These intervention studies serve a dual purpose. They test the efficacy and the scalability of a particular intervention. When they bear fruit they also suggest that the problem being addressed is in fact a significant barrier to accomplishment— one more important, relative to other more obvious barriers, such as lack of academic preparation or ability, or lack of family and institutional resources and commitment, than conventional wisdom would dictate. Let me offer but one example of a successful attempt at “wise” intervention that I believe served that dual-purpose well—an undertaking by Cohen, Garcia, Apfel, and Masters (2006) testing the efficacy of a self-affirmation manipulation in overcoming stereotype threat. In three classrooms, middle school students wrote a series of essays over the course of the year affirming the personal values they regarded as most important to them (most often the importance of family, but sometimes personal interests, such as music).

This intervention improved the grades of black students (who faced stereotype threat) but not those of white students (who did not face it), thereby reducing the racial gap in performance by 40 percent. Even more impressive was the 30 percent reduction in the relevant gap in overall GPA over the two years of middle school, and the drop in the number of black students who had to repeat a grade or were assigned to a remedial program from 9 percent to 3 percent. That success was by no means unique. In a later self-affirmation study, Cohen and collaborators (Cohen et al 2009) produced a decrease in the number of low-achieving African American seventh and eighth graders who had to repeat their grade or were assigned to remediation classes from 18 percent to 5 percent.

Not every theory-based intervention produces such dramatic results. However, scaled-up intervention failures, as well as successes, almost always provide useful clues about which types of interventions are most effective in particular settings, and what “tweaks” of the interventions may be necessary to maximize their success7. Cumulatively, there have been enough noteworthy demonstrations to suggest that while such interventions cannot eliminate the effects of poverty, or underfunding, or toxic home or neighborhood environments, educators have often given too little attention to changes in practice that can be useful even in the absence of fundamental social reforms. Their demonstrations can appeal to cost-conscious educators, legislators, and voters, and may be politically palatable to liberals and conservatives alike despite their disagreements about deeper sources of our society’s failure to serve the most disadvantaged of our students.
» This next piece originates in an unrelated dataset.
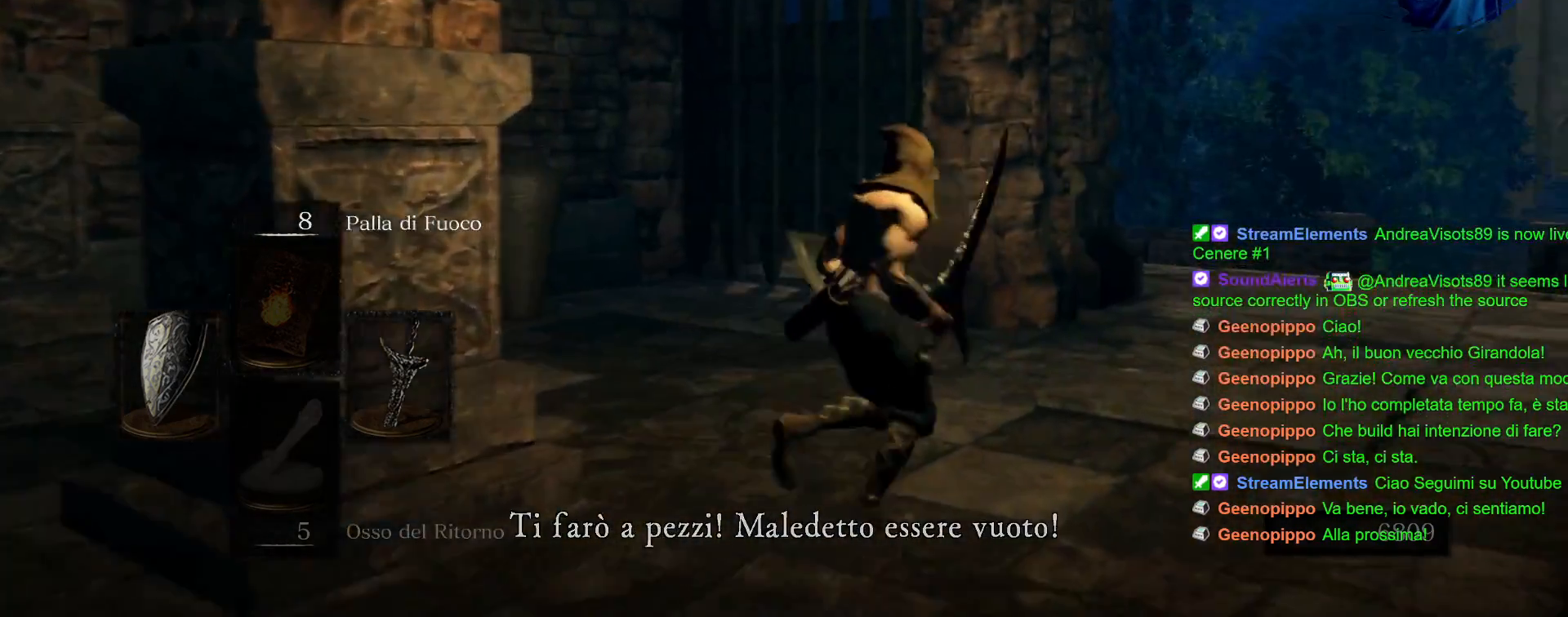
{"dt_ms": 500, "buttons": ["CIRCLE"], "left_stick": "up-right", "right_stick": "center", "events": [[17, "left_stick", "right"], [217, "left_stick", "up-right"]]}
1 Some historical perspective is valuable in appreciating this particular issue. Lewin, and many of the investigators he influenced, frequently and unapologetically used internal analyses to show that the more closely the underlying assumptions in a test of a prediction were met, the stronger the support for that prediction became. They did not attach particular significance to whether the insight prompting them to consider particular manipulation checks or particular moderating variables came before the study, in the course of data analysis, or only after viewing initially disappointing results. This practice no doubt increased the likelihood of type 1 errors. Today, we can debate whether such post-hoc practices were reasonable or unreasonable and, accordingly, the confidence that can place in the conclusions offered by the investigators. The great playwright George Bernard Shaw (in Saint Joan) famously observed that “mortal eyes” have difficulty in distinguishing” a heretic from a saint.” By the same token, it can be hard to distinguish an opportunistic “p-hacker” from a “savant” who is paving the way for greater insight.
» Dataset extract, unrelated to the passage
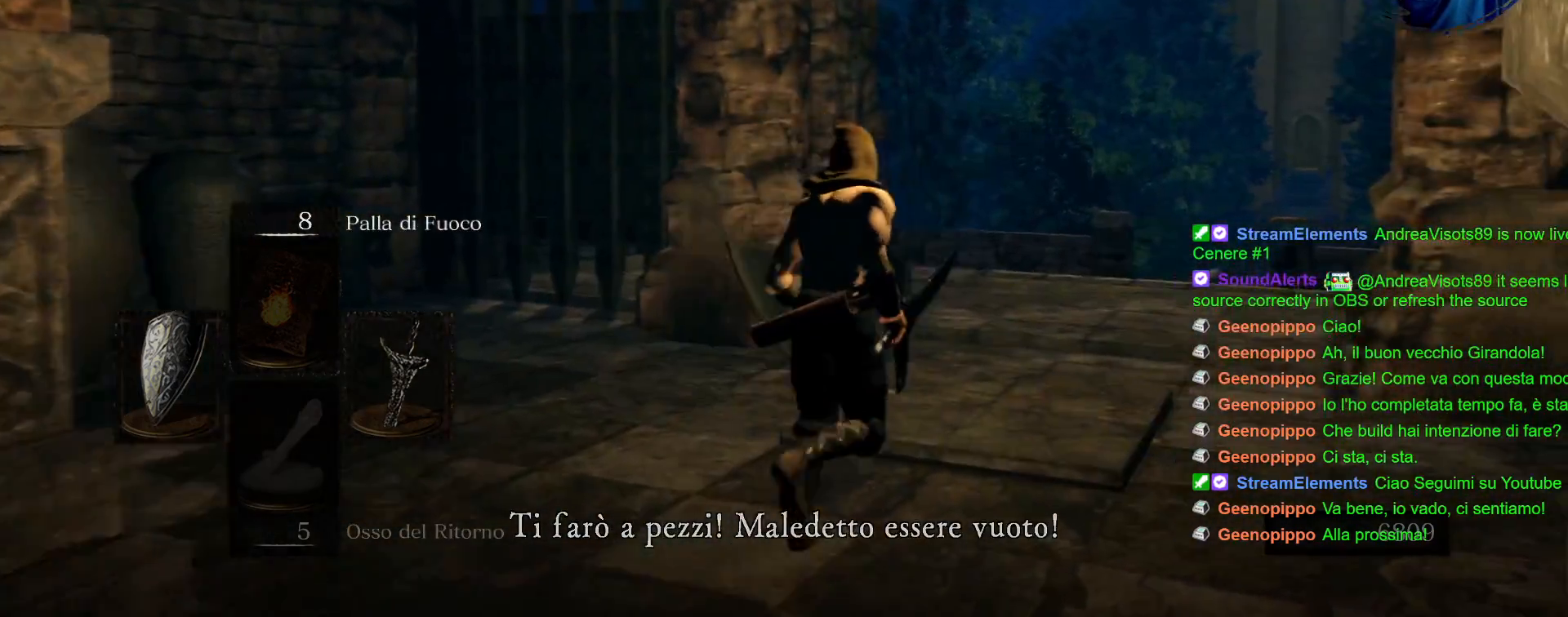
{"dt_ms": 500, "buttons": ["CIRCLE"], "left_stick": "up-right", "right_stick": "center", "events": []}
2 Failures to replicate can occur because an original result was spurious or, more typically, because the relevant effect size proves over time to be so small that it makes non-replications likely. However many failures arguably occur because the replication failed to create the mental or physical state required to provide an adequate test of the original prediction. Changes in cultural norms or knowledge schemas made salient by recent events may also make earlier experimental procedures ill-suited to replicate a previously demonstrated phenomenon. Research designed to reveal particular kinds of outgroup bias and animus is an obvious case in which it may be necessary to use different procedures to reveal the phenomena of concern.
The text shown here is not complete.